- **Prompt**
Below are the records; locate each line with the word "Boots" and copy it.

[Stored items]
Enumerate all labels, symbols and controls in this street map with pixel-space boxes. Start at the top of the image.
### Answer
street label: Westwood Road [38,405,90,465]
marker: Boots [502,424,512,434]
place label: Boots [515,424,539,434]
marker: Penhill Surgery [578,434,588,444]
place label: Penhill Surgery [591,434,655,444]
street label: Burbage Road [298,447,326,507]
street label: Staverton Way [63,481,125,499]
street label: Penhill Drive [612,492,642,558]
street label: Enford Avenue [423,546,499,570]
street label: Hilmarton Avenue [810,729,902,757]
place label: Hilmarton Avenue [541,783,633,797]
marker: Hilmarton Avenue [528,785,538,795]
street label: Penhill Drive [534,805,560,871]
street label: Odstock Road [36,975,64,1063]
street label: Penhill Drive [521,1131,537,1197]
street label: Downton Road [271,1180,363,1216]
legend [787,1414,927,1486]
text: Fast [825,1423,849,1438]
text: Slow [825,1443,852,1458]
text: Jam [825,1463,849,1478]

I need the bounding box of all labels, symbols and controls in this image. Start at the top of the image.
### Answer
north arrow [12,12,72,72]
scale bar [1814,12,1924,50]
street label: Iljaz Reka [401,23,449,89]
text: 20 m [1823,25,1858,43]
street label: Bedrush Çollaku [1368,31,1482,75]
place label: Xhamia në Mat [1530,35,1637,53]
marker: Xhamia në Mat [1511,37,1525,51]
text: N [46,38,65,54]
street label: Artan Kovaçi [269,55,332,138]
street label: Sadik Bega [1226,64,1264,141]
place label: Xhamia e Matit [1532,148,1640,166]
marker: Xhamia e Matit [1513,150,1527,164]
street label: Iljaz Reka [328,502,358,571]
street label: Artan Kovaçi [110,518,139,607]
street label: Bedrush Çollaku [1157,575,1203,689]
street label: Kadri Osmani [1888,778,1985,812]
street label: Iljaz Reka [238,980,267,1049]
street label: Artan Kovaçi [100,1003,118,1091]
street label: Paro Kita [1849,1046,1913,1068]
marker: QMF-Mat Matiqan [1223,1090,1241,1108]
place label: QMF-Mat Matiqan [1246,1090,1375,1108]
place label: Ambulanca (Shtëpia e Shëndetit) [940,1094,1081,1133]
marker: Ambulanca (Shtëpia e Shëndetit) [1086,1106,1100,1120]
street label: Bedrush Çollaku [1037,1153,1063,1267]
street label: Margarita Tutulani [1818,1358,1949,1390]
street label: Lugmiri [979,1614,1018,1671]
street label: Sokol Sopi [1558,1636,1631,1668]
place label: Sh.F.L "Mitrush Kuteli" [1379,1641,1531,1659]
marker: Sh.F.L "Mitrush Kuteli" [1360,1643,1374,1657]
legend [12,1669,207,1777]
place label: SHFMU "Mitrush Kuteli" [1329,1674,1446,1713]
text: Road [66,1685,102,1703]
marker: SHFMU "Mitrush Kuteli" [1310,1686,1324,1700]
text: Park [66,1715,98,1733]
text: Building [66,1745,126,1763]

- **Solution for this problem**
marker: Boots [502,424,512,434]
place label: Boots [515,424,539,434]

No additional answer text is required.